Have had this lathe for about 2 months and yesterday I tried to thread a piece of 300 Blackout brass after drilling the appropriate hole.  About half way through the head stock made a "crackling" sound and then free wheel.  Obviously the spindle or secondary shaft gear(s) spit some teeth.  In fact, I confirmed my suspicions when I removed the head stock and observed the small pile of teeth on the Ways.
This actually gives me an opportunity to upgrade to metal gears in the head stock, so hopefully I won't need to open it up again.  However, I can't find the metal replacement gears.  LMS is out of stock and won't be getting them for a month or so according to Roger at LMS.
Anybody know of where I could find these metal gears?


----------



## DAT510 (Aug 31, 2017)

Is this what you are looking for?  You would need to ship from the UK.  I've had good luck with them in the past.

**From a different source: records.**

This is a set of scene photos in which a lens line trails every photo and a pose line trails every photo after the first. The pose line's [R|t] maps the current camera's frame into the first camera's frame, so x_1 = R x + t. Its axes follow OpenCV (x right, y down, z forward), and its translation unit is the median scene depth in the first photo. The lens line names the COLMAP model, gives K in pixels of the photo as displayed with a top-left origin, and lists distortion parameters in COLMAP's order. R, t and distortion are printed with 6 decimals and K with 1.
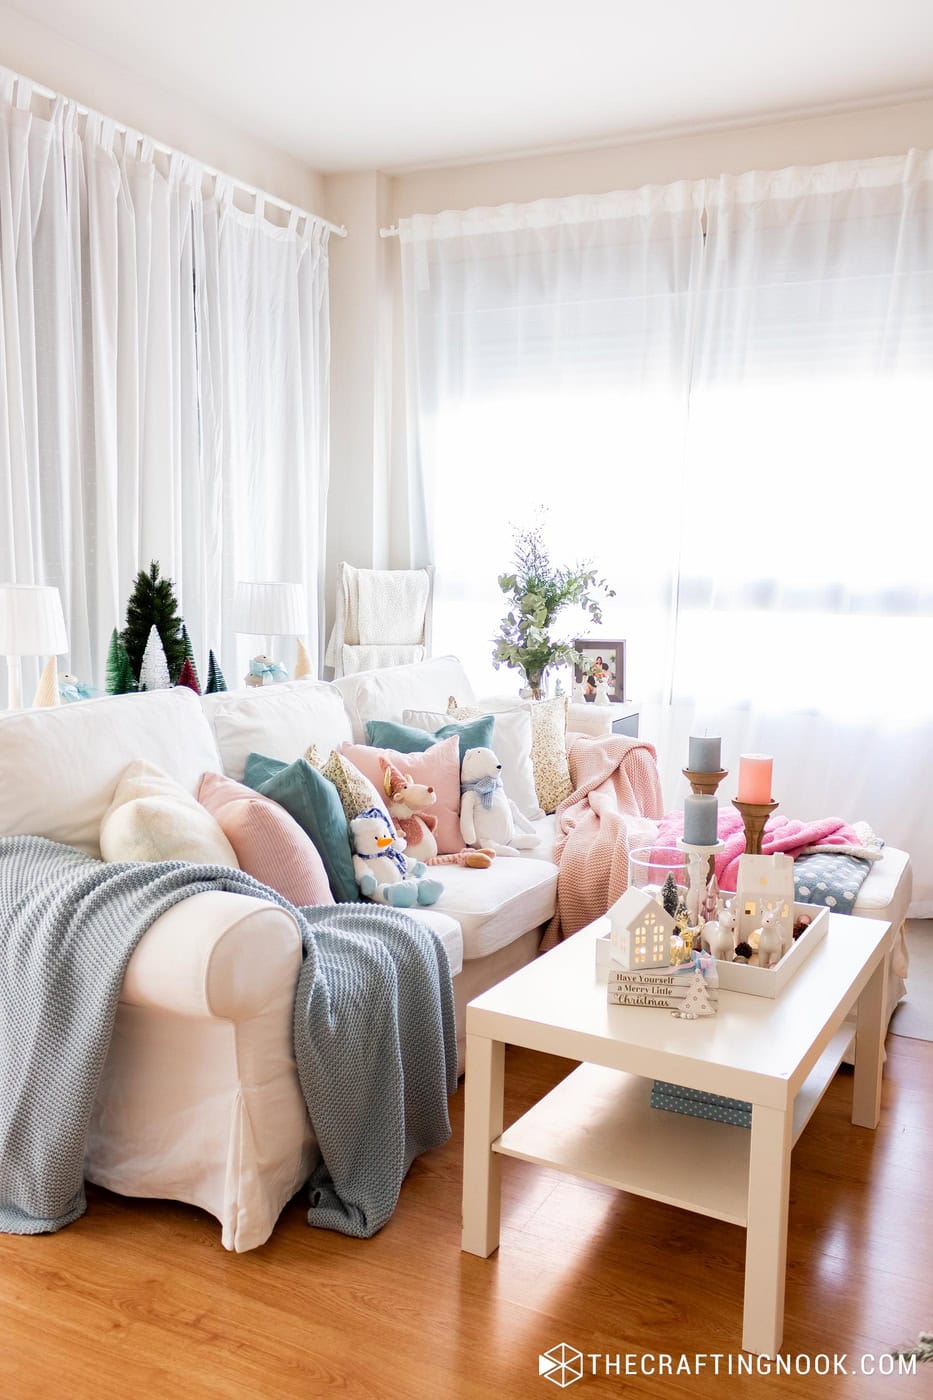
lens RADIAL K [[1167.4, 0, 473.8], [0, 1167.4, 707.8], [0, 0, 1]] dist [0.008901, 0.004123]
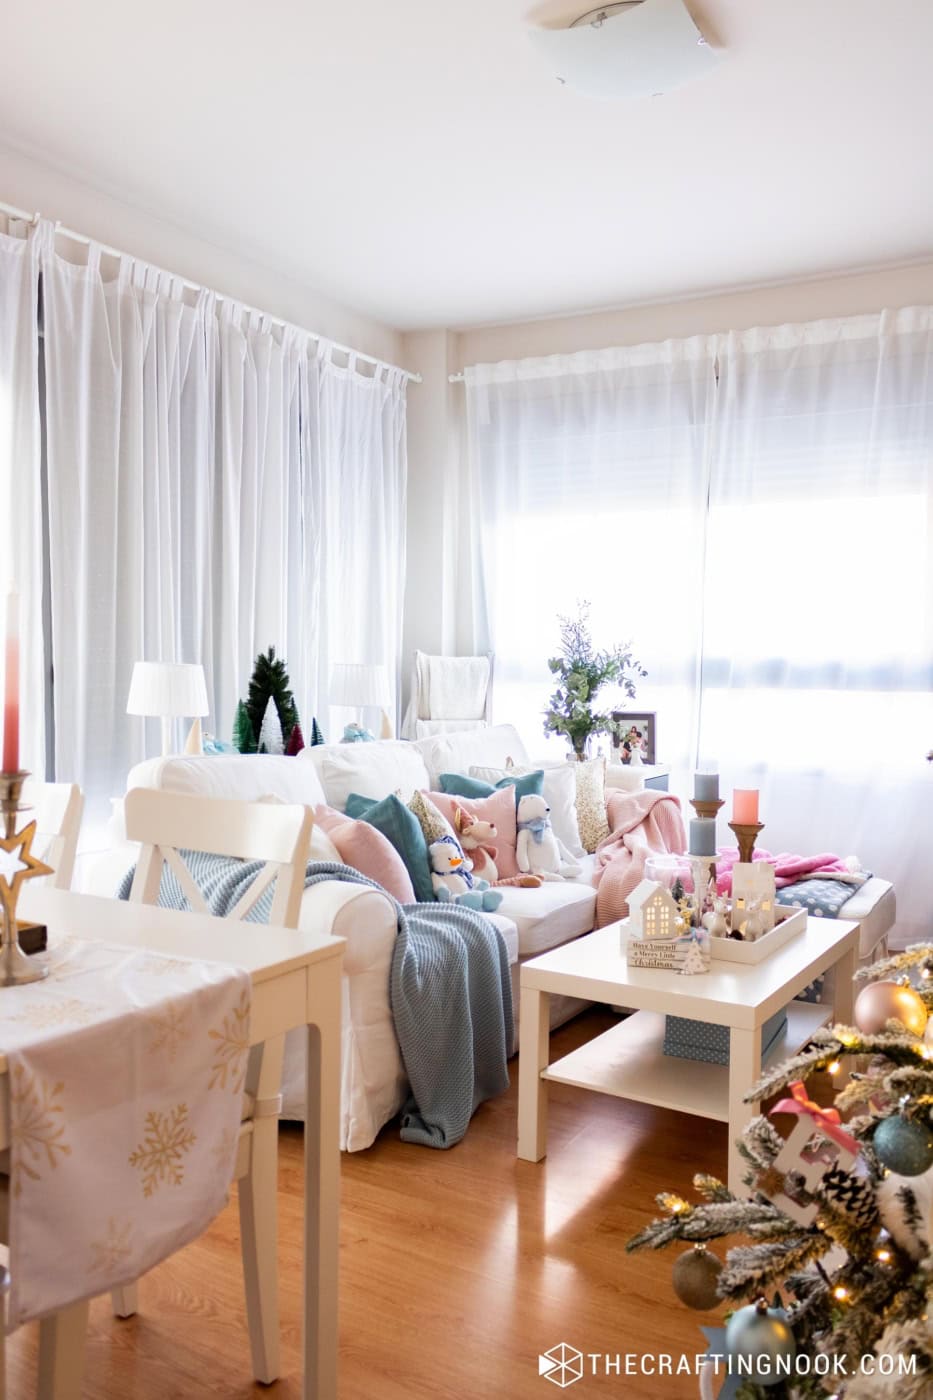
lens RADIAL K [[1124.1, 0, 473.0], [0, 1124.1, 709.8], [0, 0, 1]] dist [0.009411, 0.008426]
pose [[0.998678, -0.004165, -0.051233, 0.003944], [0.000050, 0.996790, -0.080055, 0.038974], [0.051402, 0.079947, 0.995473, -0.182592]]
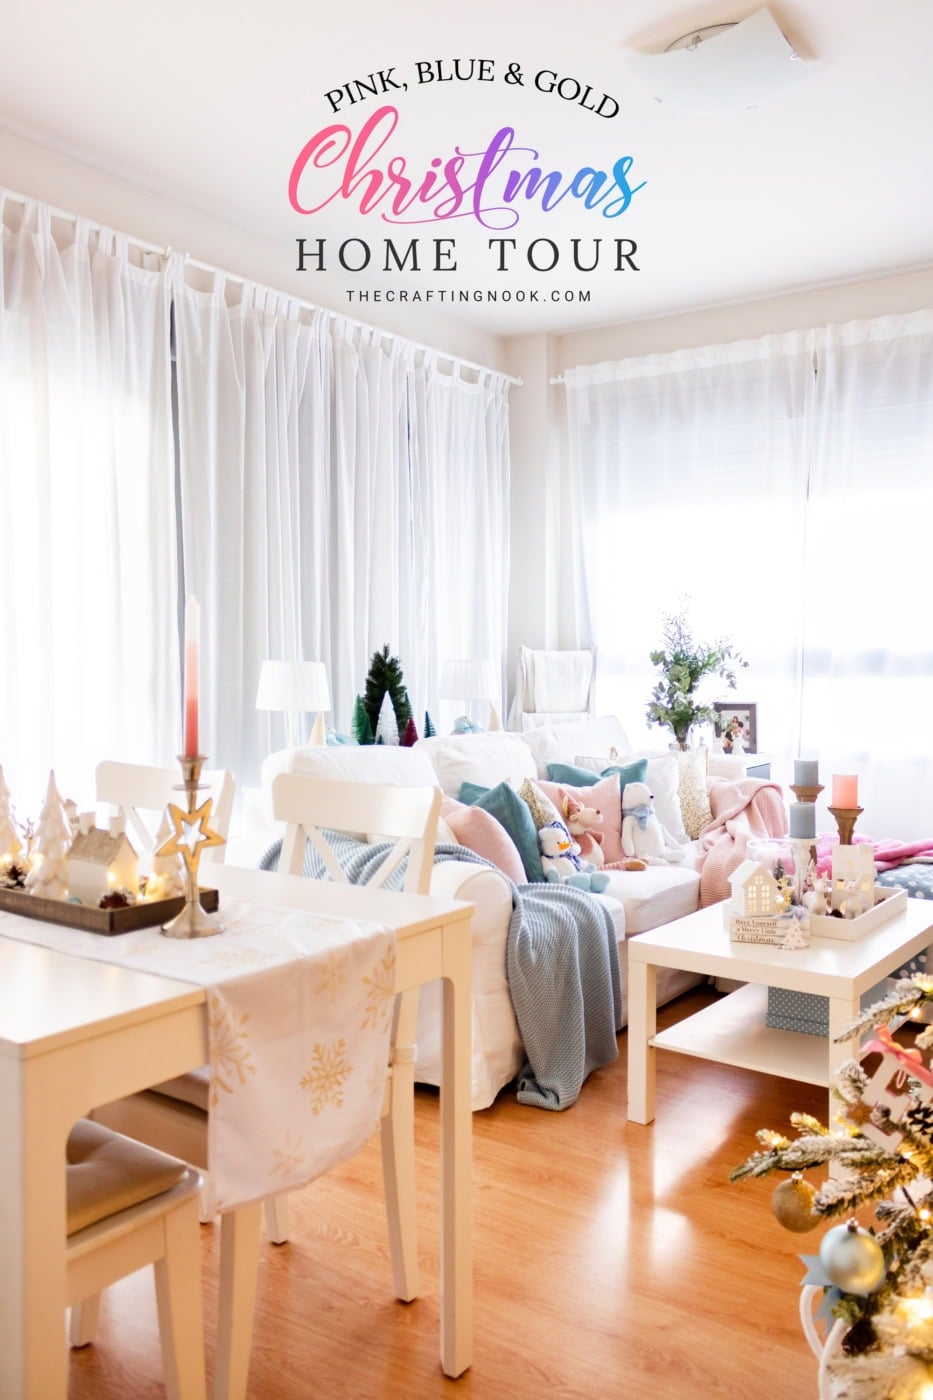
lens RADIAL K [[1124.1, 0, 473.0], [0, 1124.1, 709.8], [0, 0, 1]] dist [0.009411, 0.008426]
pose [[0.990137, -0.015091, -0.139284, 0.000853], [0.004596, 0.997145, -0.075368, 0.045506], [0.140024, 0.073984, 0.987380, -0.238951]]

http://www.arceurotrade.co.uk/Catal...C3-Mini-Lathes/C3-SC2-SC3-Mini-Lathe-Upgrades


----------



## darkzero (Aug 31, 2017)

Arc Euro Trade has them but they are in the UK. However their shipping is fast. My orders from them have always arrived in 1 business day from the UK all the way to the US.
http://www.arceurotrade.co.uk/Catalogue/Machine-Spares/C2-Mini-Lathe-Spares

There's a seller on ebay that has them too but they are also in the UK. 
http://www.ebay.com/itm/2-speed-Hi-...840082?hash=item544c637812:g:s2gAAOSwkl5XejxA
http://www.ebay.com/itm/2-speed-Hi-Lo-Metal-Gear-Set-for-CJ18-series-mini-lathe-/361918824499

MicroMark lists a metal gear upgrade set for more money but I'm not sure if it includes what you need if their picture is accurate.


----------



## Capt45 (Aug 31, 2017)

Thanks for the info.  Looks like arceurotrade has what I need, the Ebay listings are not the right gear(s).


----------



## Capt45 (Sep 1, 2017)

Actually the tooth pattern is not right on the arceurotrade gear set.  I need 12-20 on one gear, and 21-29 on the other.


----------



## Capt45 (Sep 3, 2017)

Got Grizzly plastic gears coming as a stop gap measure, I'll be putting metal gears in the headstock when they become available.


----------